Having a great time reading “The Comedians: Drunks, Thieves, Scoundrels, and the History of American Comedy” by Kliph Nesteroff.
He notes something absolutely stunning about the sad and sick development of the laugh track, first in radio and then in television and its ubiquity in broadcasting because it comforted executives that didn’t know what was funny and projected that audiences wouldn’t either.
Nesteroff says that the laugh track was almost adopted in movies as well. Unthinkable huh? Imagine the great movie comedies of the 50s and 60s with laugh tracks. Better yet, don’t.
The film Cat Ballou, a 1965 comic western with Lee Marvin and Jane Fonda actually created a version of the film with an added laugh track. They sent it to a handful of drive-in theaters (remember them?) to see if that would fly. Thankfully it didn’t.

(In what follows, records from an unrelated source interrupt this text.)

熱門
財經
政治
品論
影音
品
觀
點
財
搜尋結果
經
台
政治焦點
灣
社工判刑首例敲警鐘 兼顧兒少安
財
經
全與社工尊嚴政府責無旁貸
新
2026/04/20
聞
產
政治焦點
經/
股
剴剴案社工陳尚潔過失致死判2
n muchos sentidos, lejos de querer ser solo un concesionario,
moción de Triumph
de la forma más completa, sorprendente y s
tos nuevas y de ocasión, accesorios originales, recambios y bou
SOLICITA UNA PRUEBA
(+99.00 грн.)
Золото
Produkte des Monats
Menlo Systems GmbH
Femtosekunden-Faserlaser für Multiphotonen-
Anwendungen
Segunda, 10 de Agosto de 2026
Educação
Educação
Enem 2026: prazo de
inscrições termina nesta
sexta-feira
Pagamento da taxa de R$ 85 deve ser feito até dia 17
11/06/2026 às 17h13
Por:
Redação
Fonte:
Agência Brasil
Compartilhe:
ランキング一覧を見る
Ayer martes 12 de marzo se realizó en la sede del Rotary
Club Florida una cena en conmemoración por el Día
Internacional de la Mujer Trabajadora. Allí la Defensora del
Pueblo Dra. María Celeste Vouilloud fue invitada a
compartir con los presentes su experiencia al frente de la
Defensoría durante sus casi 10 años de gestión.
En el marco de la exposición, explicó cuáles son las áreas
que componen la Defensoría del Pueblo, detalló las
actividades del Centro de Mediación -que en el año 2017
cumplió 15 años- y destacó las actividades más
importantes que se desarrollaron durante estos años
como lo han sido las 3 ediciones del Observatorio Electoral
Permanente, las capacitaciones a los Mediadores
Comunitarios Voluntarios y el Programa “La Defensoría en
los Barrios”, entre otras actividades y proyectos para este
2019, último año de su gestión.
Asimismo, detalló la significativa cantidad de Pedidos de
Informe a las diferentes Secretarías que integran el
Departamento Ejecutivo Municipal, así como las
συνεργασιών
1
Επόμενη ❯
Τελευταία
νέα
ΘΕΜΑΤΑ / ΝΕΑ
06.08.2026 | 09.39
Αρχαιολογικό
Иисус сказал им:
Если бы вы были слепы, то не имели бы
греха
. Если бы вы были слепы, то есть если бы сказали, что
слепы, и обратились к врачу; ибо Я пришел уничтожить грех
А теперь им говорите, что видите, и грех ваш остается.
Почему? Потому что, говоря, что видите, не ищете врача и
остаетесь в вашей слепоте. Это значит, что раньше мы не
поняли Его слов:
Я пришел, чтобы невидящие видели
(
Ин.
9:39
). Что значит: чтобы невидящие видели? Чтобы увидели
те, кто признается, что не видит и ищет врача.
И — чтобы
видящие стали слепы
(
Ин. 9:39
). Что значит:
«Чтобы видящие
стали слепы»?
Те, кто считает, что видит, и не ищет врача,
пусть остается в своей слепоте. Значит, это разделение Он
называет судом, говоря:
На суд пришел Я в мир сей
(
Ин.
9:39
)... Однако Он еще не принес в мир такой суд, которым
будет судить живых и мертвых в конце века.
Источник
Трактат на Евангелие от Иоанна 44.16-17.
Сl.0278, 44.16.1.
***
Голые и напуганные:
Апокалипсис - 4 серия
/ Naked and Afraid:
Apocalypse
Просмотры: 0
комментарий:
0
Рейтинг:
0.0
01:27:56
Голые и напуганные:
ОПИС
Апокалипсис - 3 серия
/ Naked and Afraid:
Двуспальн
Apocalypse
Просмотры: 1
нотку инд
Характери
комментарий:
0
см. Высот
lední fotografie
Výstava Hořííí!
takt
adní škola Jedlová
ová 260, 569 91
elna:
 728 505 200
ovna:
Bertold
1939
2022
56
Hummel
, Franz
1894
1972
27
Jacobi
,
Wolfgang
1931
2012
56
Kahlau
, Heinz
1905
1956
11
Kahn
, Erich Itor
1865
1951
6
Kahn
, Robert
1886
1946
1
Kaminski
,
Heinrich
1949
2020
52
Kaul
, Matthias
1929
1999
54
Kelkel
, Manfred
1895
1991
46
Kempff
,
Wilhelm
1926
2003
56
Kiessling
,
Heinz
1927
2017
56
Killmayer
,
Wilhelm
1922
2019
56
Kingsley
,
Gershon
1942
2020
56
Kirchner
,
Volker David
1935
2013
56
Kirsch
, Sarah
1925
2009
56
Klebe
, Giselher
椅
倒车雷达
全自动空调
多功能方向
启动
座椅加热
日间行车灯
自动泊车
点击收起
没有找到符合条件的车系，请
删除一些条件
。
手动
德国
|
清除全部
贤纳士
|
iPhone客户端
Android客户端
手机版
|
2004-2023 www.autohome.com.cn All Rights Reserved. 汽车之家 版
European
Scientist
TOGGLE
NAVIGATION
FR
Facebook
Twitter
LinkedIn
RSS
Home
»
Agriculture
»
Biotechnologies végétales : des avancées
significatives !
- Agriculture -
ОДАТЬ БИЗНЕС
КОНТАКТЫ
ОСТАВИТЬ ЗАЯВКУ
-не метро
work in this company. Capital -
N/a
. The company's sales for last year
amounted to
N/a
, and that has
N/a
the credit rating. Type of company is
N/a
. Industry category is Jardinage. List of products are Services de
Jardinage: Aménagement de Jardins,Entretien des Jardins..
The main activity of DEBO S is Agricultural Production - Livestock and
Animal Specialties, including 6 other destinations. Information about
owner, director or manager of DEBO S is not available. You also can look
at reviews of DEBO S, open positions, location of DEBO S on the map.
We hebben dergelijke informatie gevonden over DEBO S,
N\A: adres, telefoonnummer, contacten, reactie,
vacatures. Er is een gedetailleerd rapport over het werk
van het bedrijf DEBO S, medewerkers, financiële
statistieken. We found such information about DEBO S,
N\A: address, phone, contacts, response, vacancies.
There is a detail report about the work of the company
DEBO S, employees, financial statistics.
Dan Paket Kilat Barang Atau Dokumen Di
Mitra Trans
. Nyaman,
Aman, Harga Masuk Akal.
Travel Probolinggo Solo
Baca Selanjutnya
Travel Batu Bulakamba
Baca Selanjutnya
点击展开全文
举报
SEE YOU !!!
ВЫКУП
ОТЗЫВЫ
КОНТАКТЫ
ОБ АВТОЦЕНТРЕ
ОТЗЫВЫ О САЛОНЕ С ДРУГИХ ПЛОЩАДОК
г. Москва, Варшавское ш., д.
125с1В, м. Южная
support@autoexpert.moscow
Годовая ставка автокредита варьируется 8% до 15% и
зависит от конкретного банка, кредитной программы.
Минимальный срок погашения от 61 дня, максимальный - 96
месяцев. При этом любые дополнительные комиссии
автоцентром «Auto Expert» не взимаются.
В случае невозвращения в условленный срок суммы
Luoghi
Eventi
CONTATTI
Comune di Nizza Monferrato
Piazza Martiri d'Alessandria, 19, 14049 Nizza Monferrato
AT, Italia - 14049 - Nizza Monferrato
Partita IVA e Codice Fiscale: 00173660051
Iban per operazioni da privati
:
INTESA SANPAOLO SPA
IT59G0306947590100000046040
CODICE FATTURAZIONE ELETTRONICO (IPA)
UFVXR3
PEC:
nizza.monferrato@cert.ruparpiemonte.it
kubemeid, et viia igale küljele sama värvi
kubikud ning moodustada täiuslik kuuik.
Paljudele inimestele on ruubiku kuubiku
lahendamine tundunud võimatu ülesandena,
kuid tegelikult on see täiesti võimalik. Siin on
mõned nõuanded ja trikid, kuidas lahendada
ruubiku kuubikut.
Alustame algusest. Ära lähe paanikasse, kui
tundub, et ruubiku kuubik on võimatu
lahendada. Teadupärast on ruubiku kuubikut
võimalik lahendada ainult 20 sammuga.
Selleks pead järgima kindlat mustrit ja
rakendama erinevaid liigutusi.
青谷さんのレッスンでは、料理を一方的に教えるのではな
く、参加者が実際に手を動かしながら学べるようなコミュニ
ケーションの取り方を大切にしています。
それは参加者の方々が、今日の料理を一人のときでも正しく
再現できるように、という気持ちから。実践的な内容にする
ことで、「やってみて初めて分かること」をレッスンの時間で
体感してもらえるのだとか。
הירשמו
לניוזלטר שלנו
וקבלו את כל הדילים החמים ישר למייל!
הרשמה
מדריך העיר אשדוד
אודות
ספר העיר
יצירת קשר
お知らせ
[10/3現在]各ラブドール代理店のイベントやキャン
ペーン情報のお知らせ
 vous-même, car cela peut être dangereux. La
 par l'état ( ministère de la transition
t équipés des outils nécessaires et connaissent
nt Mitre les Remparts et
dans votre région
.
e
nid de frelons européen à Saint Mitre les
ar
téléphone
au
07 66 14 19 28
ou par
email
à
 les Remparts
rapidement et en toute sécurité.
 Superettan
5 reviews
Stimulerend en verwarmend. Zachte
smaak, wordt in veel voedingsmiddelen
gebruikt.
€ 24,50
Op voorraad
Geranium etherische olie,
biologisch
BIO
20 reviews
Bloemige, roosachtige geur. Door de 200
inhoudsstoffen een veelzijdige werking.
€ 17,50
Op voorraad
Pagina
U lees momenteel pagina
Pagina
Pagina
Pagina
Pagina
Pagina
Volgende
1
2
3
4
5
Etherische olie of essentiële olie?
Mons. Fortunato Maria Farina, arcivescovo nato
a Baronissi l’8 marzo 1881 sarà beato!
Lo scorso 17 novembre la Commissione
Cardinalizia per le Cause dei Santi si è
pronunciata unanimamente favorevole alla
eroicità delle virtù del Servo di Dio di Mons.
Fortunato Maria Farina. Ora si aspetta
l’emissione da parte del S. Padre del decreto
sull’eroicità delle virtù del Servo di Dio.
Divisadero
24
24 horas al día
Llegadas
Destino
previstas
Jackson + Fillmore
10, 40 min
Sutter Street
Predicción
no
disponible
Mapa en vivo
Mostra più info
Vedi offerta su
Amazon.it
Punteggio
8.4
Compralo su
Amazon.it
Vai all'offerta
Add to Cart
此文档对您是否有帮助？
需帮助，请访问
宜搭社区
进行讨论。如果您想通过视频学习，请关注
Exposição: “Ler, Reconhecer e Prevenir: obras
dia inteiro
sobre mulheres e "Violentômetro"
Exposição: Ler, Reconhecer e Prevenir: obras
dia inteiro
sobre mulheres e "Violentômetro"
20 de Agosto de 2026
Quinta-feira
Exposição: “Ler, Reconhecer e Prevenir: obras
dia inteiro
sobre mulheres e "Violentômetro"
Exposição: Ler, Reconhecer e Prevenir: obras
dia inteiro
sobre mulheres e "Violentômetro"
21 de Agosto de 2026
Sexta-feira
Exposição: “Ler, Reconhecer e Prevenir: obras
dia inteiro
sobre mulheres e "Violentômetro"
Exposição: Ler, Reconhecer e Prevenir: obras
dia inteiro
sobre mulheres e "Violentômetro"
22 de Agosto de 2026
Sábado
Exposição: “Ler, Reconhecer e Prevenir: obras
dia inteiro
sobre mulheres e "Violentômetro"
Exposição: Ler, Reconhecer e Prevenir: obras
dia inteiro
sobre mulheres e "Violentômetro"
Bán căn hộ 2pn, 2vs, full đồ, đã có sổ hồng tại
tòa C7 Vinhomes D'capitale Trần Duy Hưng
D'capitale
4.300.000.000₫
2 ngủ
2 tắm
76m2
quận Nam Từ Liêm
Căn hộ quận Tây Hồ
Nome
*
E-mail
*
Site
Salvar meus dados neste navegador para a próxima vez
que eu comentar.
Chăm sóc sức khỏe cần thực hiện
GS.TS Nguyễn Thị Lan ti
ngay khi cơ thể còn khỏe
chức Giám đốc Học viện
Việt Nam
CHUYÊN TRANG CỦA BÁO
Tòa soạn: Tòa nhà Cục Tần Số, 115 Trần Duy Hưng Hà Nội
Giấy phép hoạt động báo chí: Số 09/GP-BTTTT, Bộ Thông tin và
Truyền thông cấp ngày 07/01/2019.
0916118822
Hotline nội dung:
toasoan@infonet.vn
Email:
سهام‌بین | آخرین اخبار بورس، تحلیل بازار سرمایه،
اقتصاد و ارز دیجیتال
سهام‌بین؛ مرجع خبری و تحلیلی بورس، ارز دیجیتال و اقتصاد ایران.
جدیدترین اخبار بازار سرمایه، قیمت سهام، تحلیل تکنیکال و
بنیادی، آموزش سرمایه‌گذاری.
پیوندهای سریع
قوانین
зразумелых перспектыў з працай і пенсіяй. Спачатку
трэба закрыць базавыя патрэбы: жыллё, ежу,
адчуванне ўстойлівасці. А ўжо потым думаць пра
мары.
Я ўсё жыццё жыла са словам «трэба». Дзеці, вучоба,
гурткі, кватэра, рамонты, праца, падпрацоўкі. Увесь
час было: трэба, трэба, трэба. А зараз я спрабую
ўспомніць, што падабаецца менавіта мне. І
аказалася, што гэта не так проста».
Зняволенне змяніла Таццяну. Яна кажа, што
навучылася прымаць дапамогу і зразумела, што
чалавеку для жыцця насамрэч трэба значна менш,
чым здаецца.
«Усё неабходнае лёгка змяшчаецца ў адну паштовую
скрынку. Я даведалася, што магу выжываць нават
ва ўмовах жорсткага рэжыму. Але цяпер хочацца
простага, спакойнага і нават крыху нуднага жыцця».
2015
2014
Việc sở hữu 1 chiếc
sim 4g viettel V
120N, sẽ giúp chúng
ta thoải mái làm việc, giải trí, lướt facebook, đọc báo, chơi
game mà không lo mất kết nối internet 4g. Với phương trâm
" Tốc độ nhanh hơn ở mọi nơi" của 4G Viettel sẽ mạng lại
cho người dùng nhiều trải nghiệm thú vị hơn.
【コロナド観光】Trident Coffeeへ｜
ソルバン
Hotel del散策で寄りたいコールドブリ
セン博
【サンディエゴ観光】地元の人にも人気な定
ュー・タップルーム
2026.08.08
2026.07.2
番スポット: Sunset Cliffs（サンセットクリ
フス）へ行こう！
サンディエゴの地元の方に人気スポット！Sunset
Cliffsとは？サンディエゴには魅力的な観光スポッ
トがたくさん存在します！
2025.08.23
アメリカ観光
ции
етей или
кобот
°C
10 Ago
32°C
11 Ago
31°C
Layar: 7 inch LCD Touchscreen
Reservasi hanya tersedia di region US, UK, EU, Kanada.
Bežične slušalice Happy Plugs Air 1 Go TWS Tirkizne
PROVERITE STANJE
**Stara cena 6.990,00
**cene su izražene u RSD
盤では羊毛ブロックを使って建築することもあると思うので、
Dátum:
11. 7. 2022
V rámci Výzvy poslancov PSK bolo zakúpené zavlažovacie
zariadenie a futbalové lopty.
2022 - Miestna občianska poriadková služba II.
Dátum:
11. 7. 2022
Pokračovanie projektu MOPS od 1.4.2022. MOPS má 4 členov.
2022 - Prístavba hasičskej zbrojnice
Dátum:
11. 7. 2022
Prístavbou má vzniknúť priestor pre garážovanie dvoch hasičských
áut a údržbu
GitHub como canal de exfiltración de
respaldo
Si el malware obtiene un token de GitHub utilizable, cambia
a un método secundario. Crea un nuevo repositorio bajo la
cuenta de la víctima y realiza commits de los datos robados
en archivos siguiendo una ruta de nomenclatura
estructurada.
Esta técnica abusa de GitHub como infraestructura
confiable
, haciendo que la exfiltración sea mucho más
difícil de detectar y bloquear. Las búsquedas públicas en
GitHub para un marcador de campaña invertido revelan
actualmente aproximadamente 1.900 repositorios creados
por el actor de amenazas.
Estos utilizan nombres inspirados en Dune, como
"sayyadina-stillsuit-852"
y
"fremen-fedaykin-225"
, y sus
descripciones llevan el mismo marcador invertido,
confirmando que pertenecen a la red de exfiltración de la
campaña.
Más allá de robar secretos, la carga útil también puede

That was almost as disturbing as anything I’ve read about our government, war, finance or any of those lesser issues of our time.
God I hate laugh tracks.
For extra credit: the first sit-com on network TV to not use a laugh track in the modern era was a 1973 show called “Adam’s Rib” with Ken Howard and Blythe Danner based on the Hepburn/Tracy movie. It was cancelled after one season. It was ballsy and sadly didn’t take at that time. Many great shows in that early 70s era like “All in the Family” and “Mary Tyler Moore” were shot in front a live audience and “sweetened” with laugh tracks. It wasn’t until around 2000 that shows trusted the audience enough to do one camera shoots with no laugh track. See “Malcolm in the Middle”, “30 Rock” et al.